Tiger on the lookout for a 'hot' driver
Joe Logan | KNIGHT RIDDER NEWSPAPERS
Issue date: 7/10/03 Section: Sports
(KRT) - When Tiger Woods revealed last week that he had confronted another Tour pro he suspects of playing with an illegal "hot" driver, he said he got all the proof he needed watching the guy hit balls at the range.
"You can tell in the first 100 yards how the golf ball is taking off and how it's flying," Woods, who has declined to identify the player, told reporters on the eve of the Western Open at Cog Hill in Chicago.
If Woods can indeed spot the difference at the range, one expert - who doubts he can - suggests that Woods' eyesight must be even better than his golf game.
"We're talking about two or three yards," said Frank Thomas, who spent 26 years, from 1974 to 2000, as technical director of the U.S. Golf Association, top equipment watchdog for the game's governing body. "Nobody is good enough to be able to tell that by the ball flight."
That said, Thomas, now an industry consultant and chief technical adviser to Golf Digest, doesn't doubt for a moment that equipment companies are unwittingly making and shipping a few hot drivers, or that some recreational and Tour players might end up playing with them.

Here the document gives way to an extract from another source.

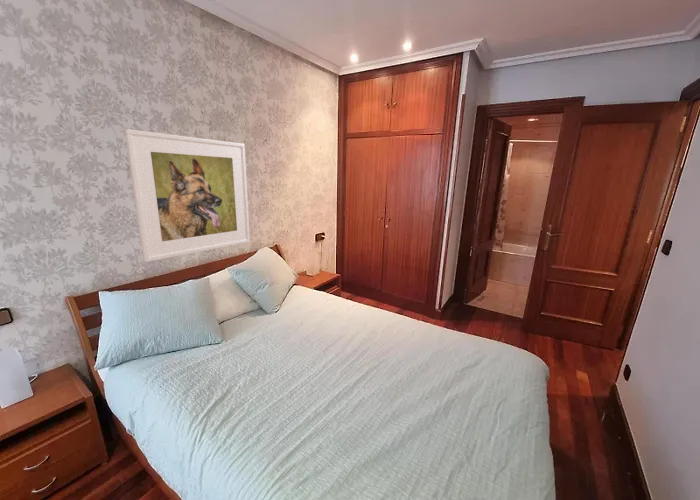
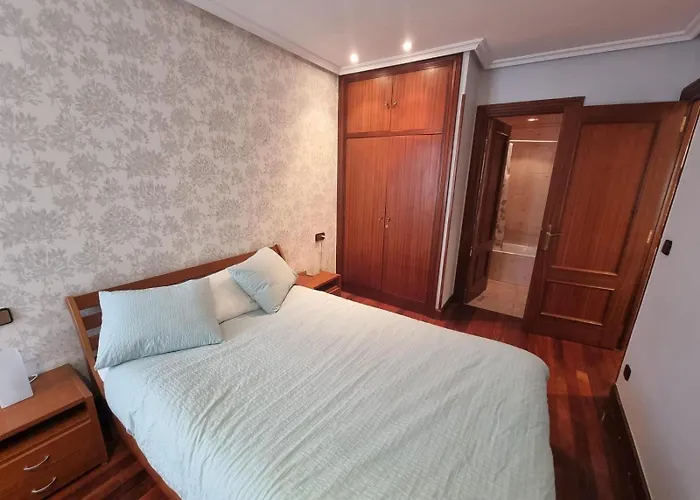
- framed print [124,128,251,263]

"When you are trying to work right up against the limit, inevitably some clubs could exceed the limit," Thomas said of the equipment manufacturers.
The limit to which Thomas refers is the physics term "coefficient of restitution," or COR, which measures the "spring-like" effect that gives the ball added distance from the latest high-tech, swollen-headed, thin-faced titanium drivers.
After much controversy and debate, the USGA set the COR limit this year at .830. Thomas and other experts suspect that because of imperfections in the manufacturing processes, some clubs might accidentally slip through that measure .831 or .832, a virtually imperceptible advantage.
Yet, even if a manufacturer deliberately made a driver that grossly exceeded the COR limit, say .840, said Thomas, it would give even a Tour-caliber player just about two to three extra yards.